Stuffed Flounder Hollandaise
- 4-6 Small Flounder Fillets 4-6 ounces or 2-4 Large Flounder Fillets (8-12 ounces) cut in half lengthwise, deboned and skinless
- 1 pound of Groomer Crab Stuffing
- Olive Oil
- 1 pound of Clarified or Whole Butter
- 8 egg yolks
- 2 ounces Lemon Juice
- 1 dash of Tabasco Sauce and/or 1 pinch of Cayenne Pepper Depending on your preference for a bit of spiciness.
- Kosher Salt and Cracked Black Pepper to Taste
- 1 cup of Dry White Wine
- Preheat oven to 300 degrees. Brush olive oil or butter on both sides of Flounder Fillets. Take a small scoop (approximately 1-3 ounces) of crab stuffing and wrap the flounder fillet around the crab mixture to where it resembles a small pillar as shown in the picture above. Place on shallow baking dish and set aside.

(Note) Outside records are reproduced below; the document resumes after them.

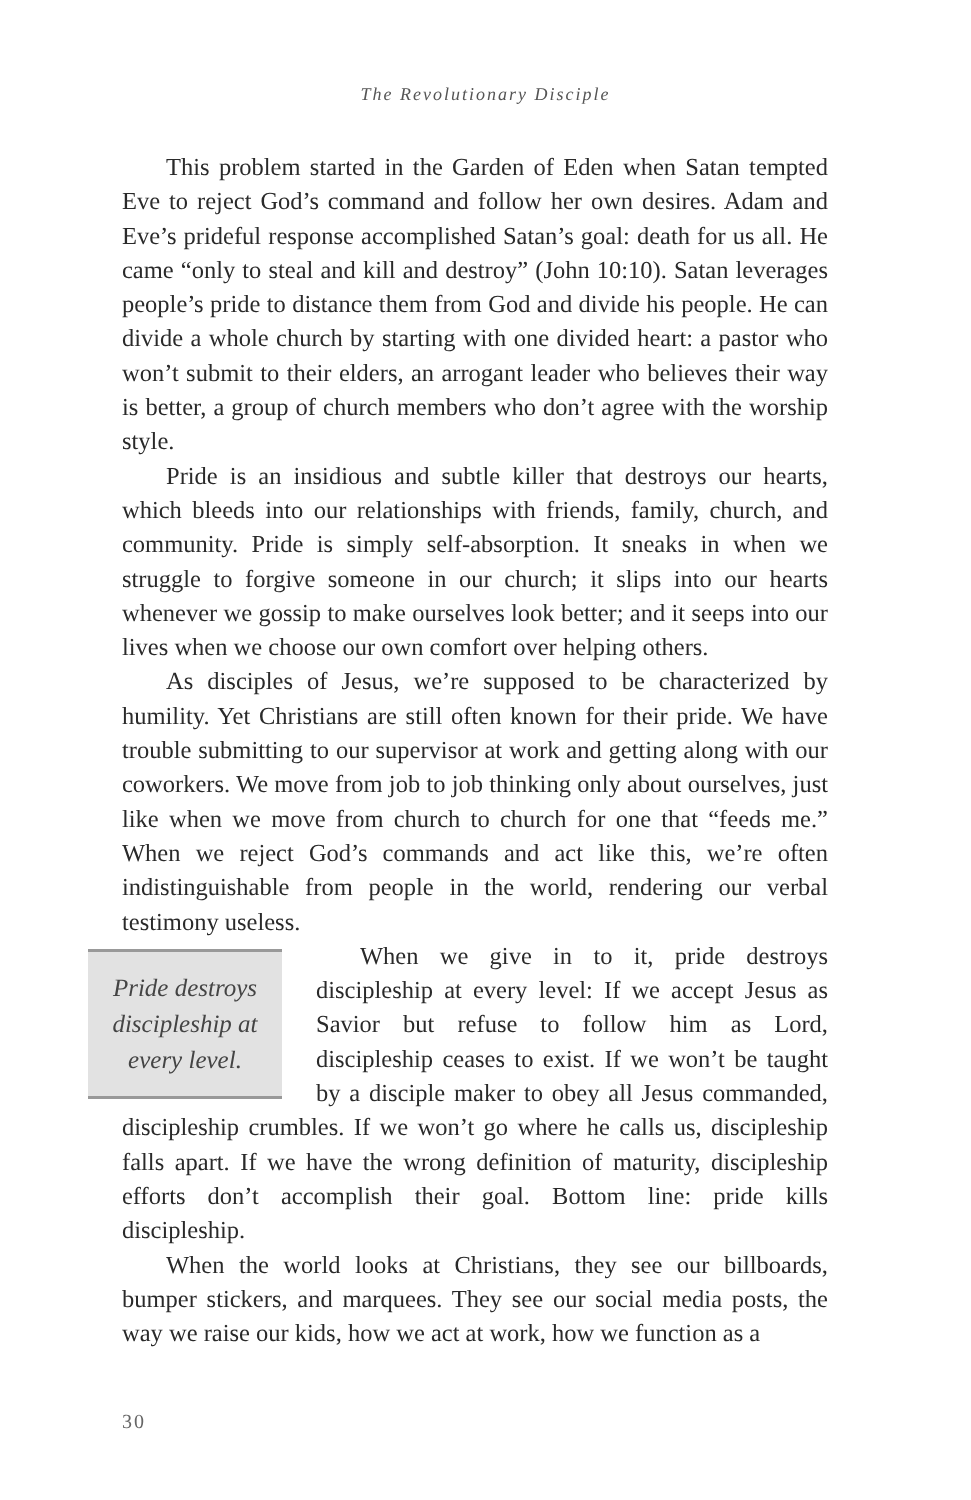The Revolutionary Disciple
This problem started in the Garden of Eden when Satan tempted Eve to reject God’s command and follow her own desires. Adam and Eve’s prideful response accomplished Satan’s goal: death for us all. He came “only to steal and kill and destroy” (John 10:10). Satan leverages people’s pride to distance them from God and divide his people. He can divide a whole church by starting with one divided heart: a pastor who won’t submit to their elders, an arrogant leader who believes their way is better, a group of church members who don’t agree with the worship style.
Pride is an insidious and subtle killer that destroys our hearts, which bleeds into our relationships with friends, family, church, and community. Pride is simply self-absorption. It sneaks in when we struggle to forgive someone in our church; it slips into our hearts whenever we gossip to make ourselves look better; and it seeps into our lives when we choose our own comfort over helping others.
As disciples of Jesus, we’re supposed to be characterized by humility. Yet Christians are still often known for their pride. We have trouble submitting to our supervisor at work and getting along with our coworkers. We move from job to job thinking only about ourselves, just like when we move from church to church for one that “feeds me.” When we reject God’s commands and act like this, we’re often indistinguishable from people in the world, rendering our verbal testimony useless.
Pride destroys
discipleship at
every level.
When we give in to it, pride destroys discipleship at every level: If we accept Jesus as Savior but refuse to follow him as Lord, discipleship ceases to exist. If we won’t be taught by a disciple maker to obey all Jesus commanded, discipleship crumbles. If we won’t go where he calls us, discipleship falls apart. If we have the wrong definition of maturity, discipleship efforts don’t accomplish their goal. Bottom line: pride kills discipleship.
When the world looks at Christians, they see our billboards, bumper stickers, and marquees. They see our social media posts, the way we raise our kids, how we act at work, how we function as a
30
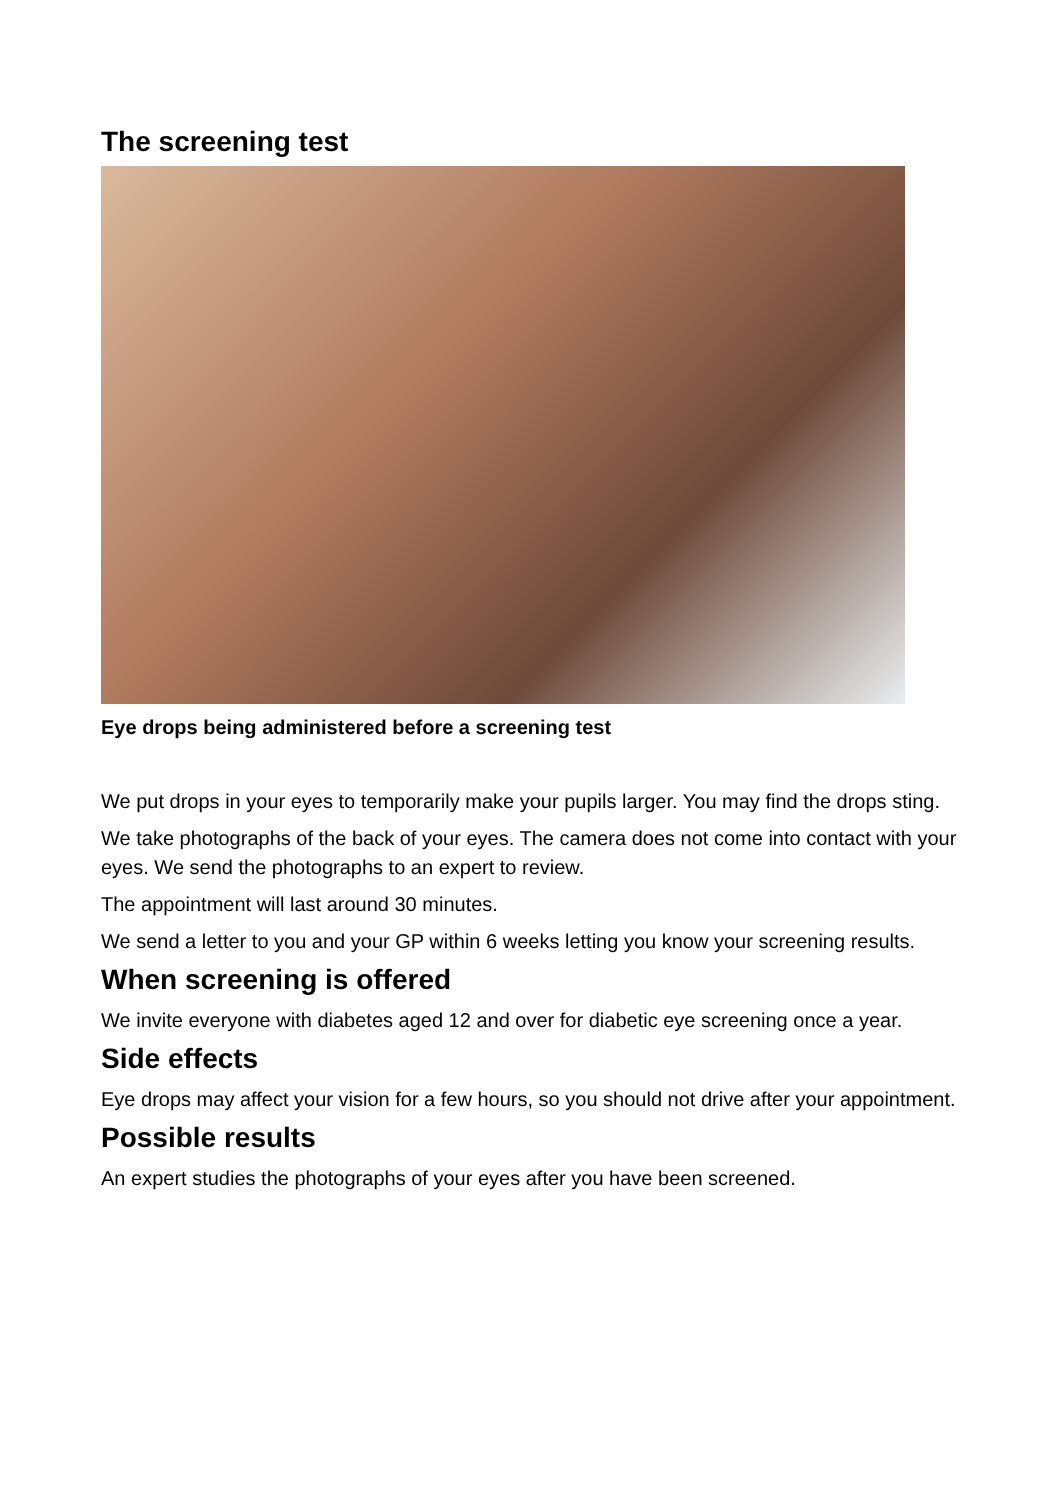The screening test
Eye drops being administered before a screening test
We put drops in your eyes to temporarily make your pupils larger. You may find the drops sting.
We take photographs of the back of your eyes. The camera does not come into contact with your eyes. We send the photographs to an expert to review.
The appointment will last around 30 minutes.
We send a letter to you and your GP within 6 weeks letting you know your screening results.
When screening is offered
We invite everyone with diabetes aged 12 and over for diabetic eye screening once a year.
Side effects
Eye drops may affect your vision for a few hours, so you should not drive after your appointment.
Possible results
An expert studies the photographs of your eyes after you have been screened.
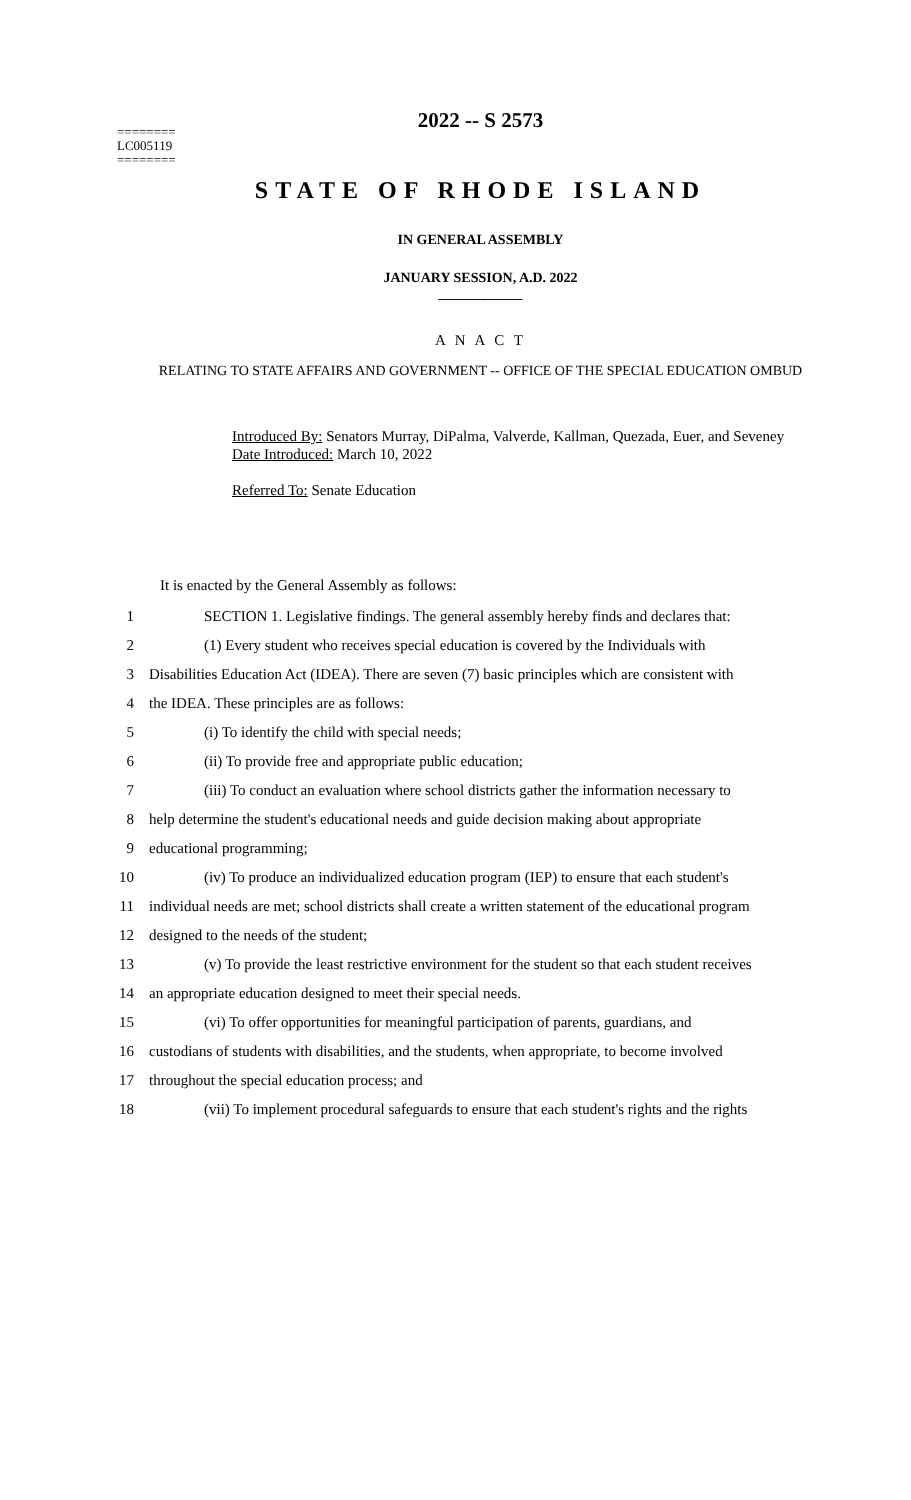2022 -- S 2573
========
LC005119
========
STATE OF RHODE ISLAND
IN GENERAL ASSEMBLY
JANUARY SESSION, A.D. 2022
____________
A N A C T
RELATING TO STATE AFFAIRS AND GOVERNMENT -- OFFICE OF THE SPECIAL EDUCATION OMBUD
Introduced By: Senators Murray, DiPalma, Valverde, Kallman, Quezada, Euer, and Seveney
Date Introduced: March 10, 2022
Referred To: Senate Education
It is enacted by the General Assembly as follows:
1 SECTION 1. Legislative findings. The general assembly hereby finds and declares that:
2 (1) Every student who receives special education is covered by the Individuals with
3 Disabilities Education Act (IDEA). There are seven (7) basic principles which are consistent with
4 the IDEA. These principles are as follows:
5 (i) To identify the child with special needs;
6 (ii) To provide free and appropriate public education;
7 (iii) To conduct an evaluation where school districts gather the information necessary to
8 help determine the student's educational needs and guide decision making about appropriate
9 educational programming;
10 (iv) To produce an individualized education program (IEP) to ensure that each student's
11 individual needs are met; school districts shall create a written statement of the educational program
12 designed to the needs of the student;
13 (v) To provide the least restrictive environment for the student so that each student receives
14 an appropriate education designed to meet their special needs.
15 (vi) To offer opportunities for meaningful participation of parents, guardians, and
16 custodians of students with disabilities, and the students, when appropriate, to become involved
17 throughout the special education process; and
18 (vii) To implement procedural safeguards to ensure that each student's rights and the rights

- Although you can make Hollandaise on the stove top (usually in a double boiler) it is extremely difficult to keep your yolks from scrambling overheat and clumping up. It is much easier with a food processor or blender. First heat up butter in the microwave until it becomes completely liquid. Add egg yolks to food processor and put on a low setting until they are completely blended. Very slowly (a few spoonful’s at a time) add the butter and lemon juice to the mixer allowing the sauce to become thick and creamy. During this time add cayenne, Tabasco, Kosher Salt, and Black Pepper. Sauce should come out smooth and creamy.
- Spoon Hollandaise Sauce over rolled up flounder bundles, making sure each bundle is completely covered on the top. Reserve excess sauce. Add a bit of wine to the bottom of the baking dish to add moisture for steaming and bake in the oven for approximately 15 minutes. Sauce on top of stuffed flounder should be browned. Serve with a small amount of excess Hollandaise sauce for dipping.
Note 1: In the cooking world Hollandaise Sauce is called a “mother sauce” because so many other famous French/European sauce can be created from it. (Ie.. Bearnaise and Vin Blanc among others.) The sauce you create from this recipe can be basted onto pretty much any fish or seafood and add excellent flavor to the dish. It is a mild sauce that accentuates the flavor of the main ingredients rather than overpowering them which is perfect in the case of seafood. It is also the sauce used when making the popular breakfast dish, Eggs Benedict. Note 2: Although I used flounder, pretty much any mild white fish can be used. Try it with Snapper or Grouper.